As soon as Elizabeth had settled herself back into the small bedchamber that neither sister would occupy for long, the three ladies met in the drawing room.
They acquainted Mrs Bennet with their plans for the double ceremony, which met with Mrs Bennet’s approval, and informed her that Darcy’s household was at her disposal in the planning of the breakfast to be held afterwards.
“And after we are married, Lizzy and I both thought it would be nice if you wished to join Bingley and me at Netherfield for a time,” said Jane.
“And Pemberley after that,” Elizabeth said. “For a time.”
Kitty and Lydia both entered the room then, having been out at the shops to avoid any possibility of being helpful to Elizabeth. “Are we to eat anything?” Lydia demanded. “I am hungry enough to eat my own hand!”
“Soon enough,” Mrs Bennet scolded. “Lizzy and Jane were just telling me about all the lovely choices we have for the rest of summer! Are they not good big sisters?”
Several looks went around the room, looks that Jane and Elizabeth were not privy to the meaning of.
“Alas, girls, I am afraid I cannot be rushing all over England just now,” said Mrs Bennet. “You will have to set up your houses without me.”
Nonplussed, Jane asked, “Why not?”
“I have a few schemes of my own.”
“What are those?” Elizabeth enquired.
“Let me tell it!” Lydia said eagerly. “You remember Mr Patterson?”
Elizabeth considered it a moment. “The bespectacled banker?”
Mrs Bennet chuckled. “Horace only needs his spectacles when he is looking at the endless lines of numbers he must study. How tedious it must be to be a banker!”
“Horace?” Elizabeth echoed her faintly.
“The gentleman is two-and-forty. He was married once before, and his wife died in the childbed, but he does have two sons.
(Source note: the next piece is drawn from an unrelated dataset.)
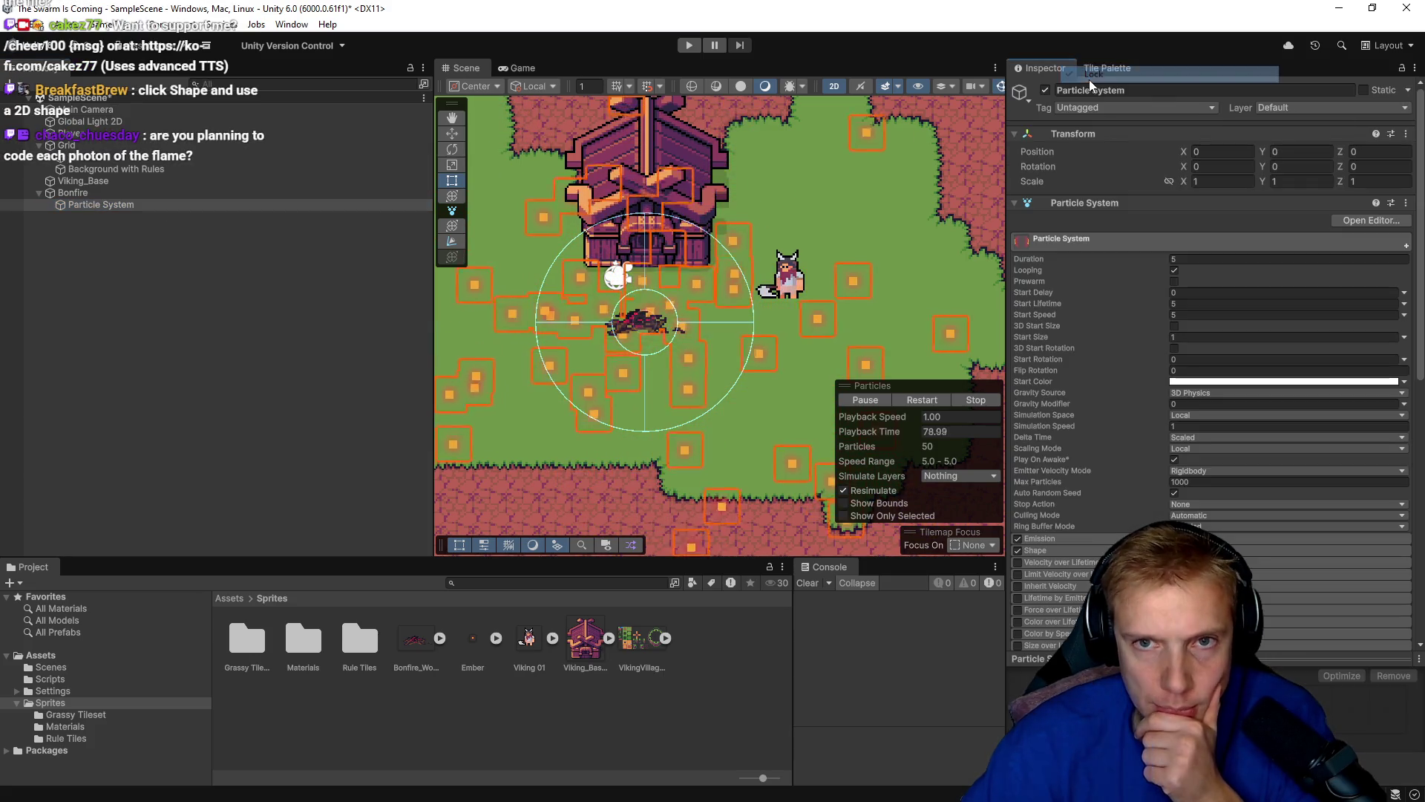
right_click(1049, 67)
They are both at university.”
Elizabeth was already anticipating some scheme whereby the sons married Kitty and Lydia, but her mother was due to shock her severely.
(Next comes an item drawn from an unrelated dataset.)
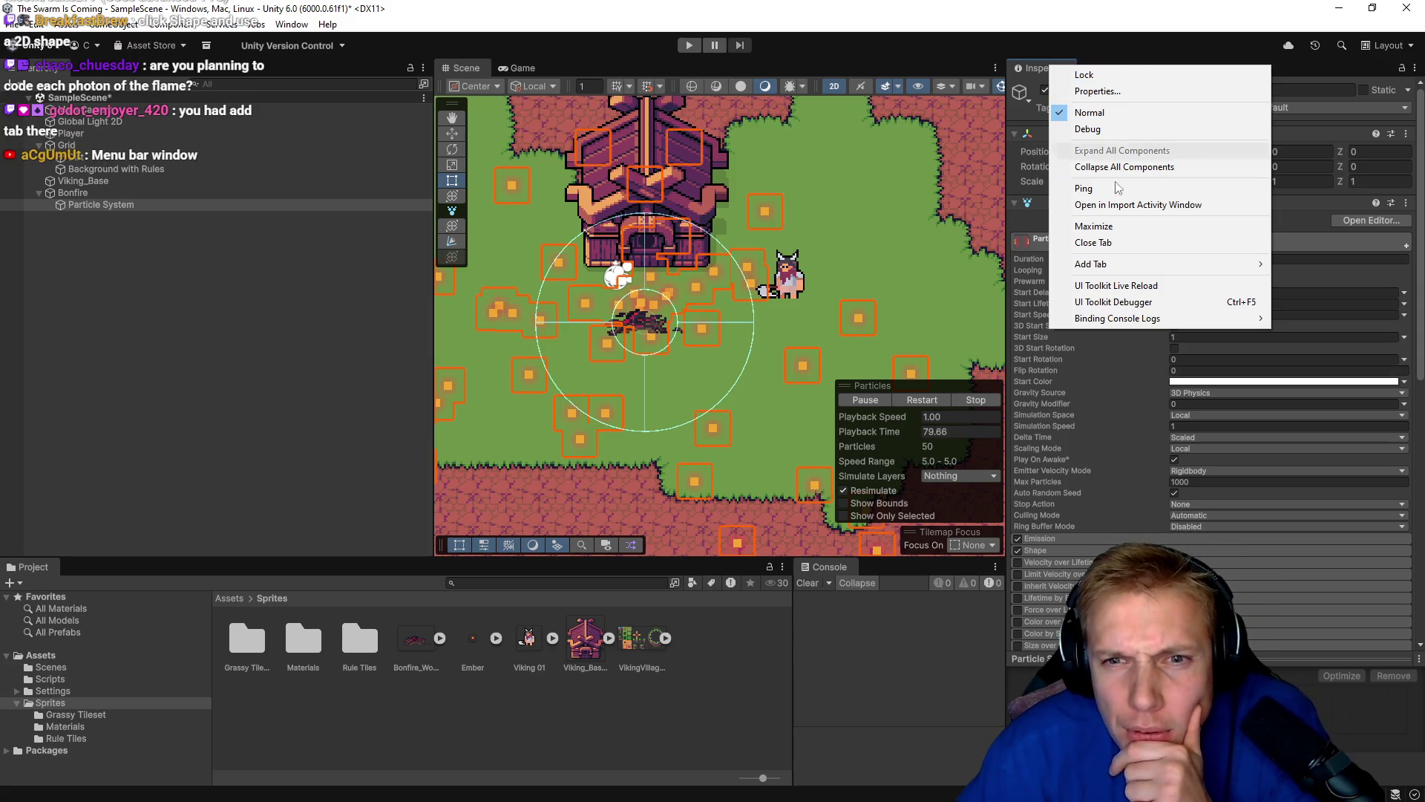
mouse_move(1141, 273)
“He has proposed to me, and I have accepted,” Mrs Bennet announced triumphantly, her cheeks as pink as a schoolgirl’s.
“P-proposed!” Elizabeth exclaimed. “Proposed…marriage?”
“Yes, of course he proposed marriage! What other sort of proposing might a man do?”
“But…but you—”
“Do not dare say she is too old, Lizzy,” said Lydia with a laugh. “For she will box your ears and put salt on your tongue.”
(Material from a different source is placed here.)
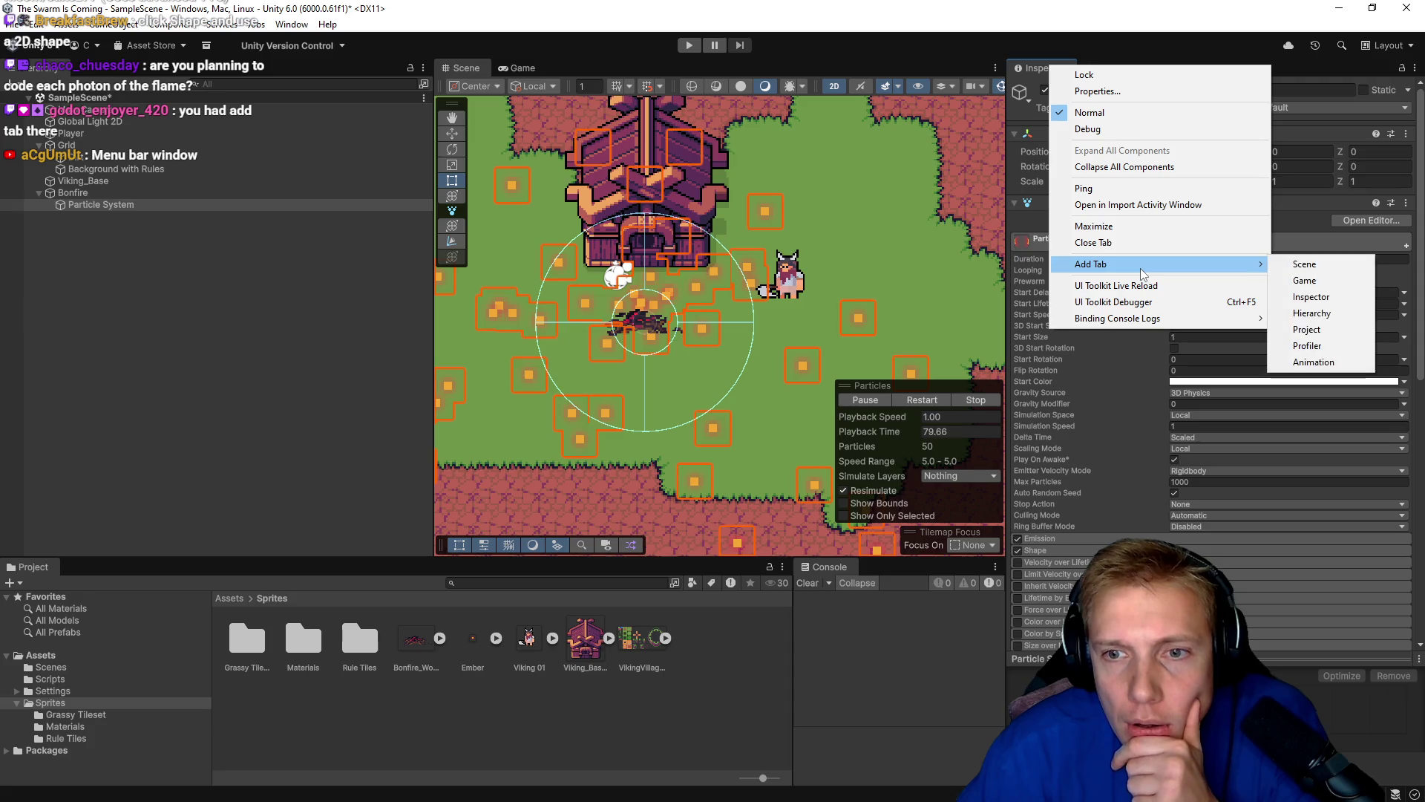
left_click(1311, 298)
“I am but one-and-forty myself,” said Mrs Bennet sternly. “Plenty of widows get married at my age.”
Elizabeth rubbed the small area between her eyebrows. Her mother, to become a Mrs Patterson. It beggared belief.
Then again, neither she nor Jane would be here for her. Not so long from now, Kitty and Lydia would find husbands and then her poor mother would be left alone. What sort of daughter would wish her mother such a fate?
She rose from the chair and went to where her mother sat, bending to offer a hug. “I am happy for you, Mama. You deserve every earthly happiness.”
Jane too rose and came to kiss her mother’s cheek. “You will be a lovely bride, Mama.”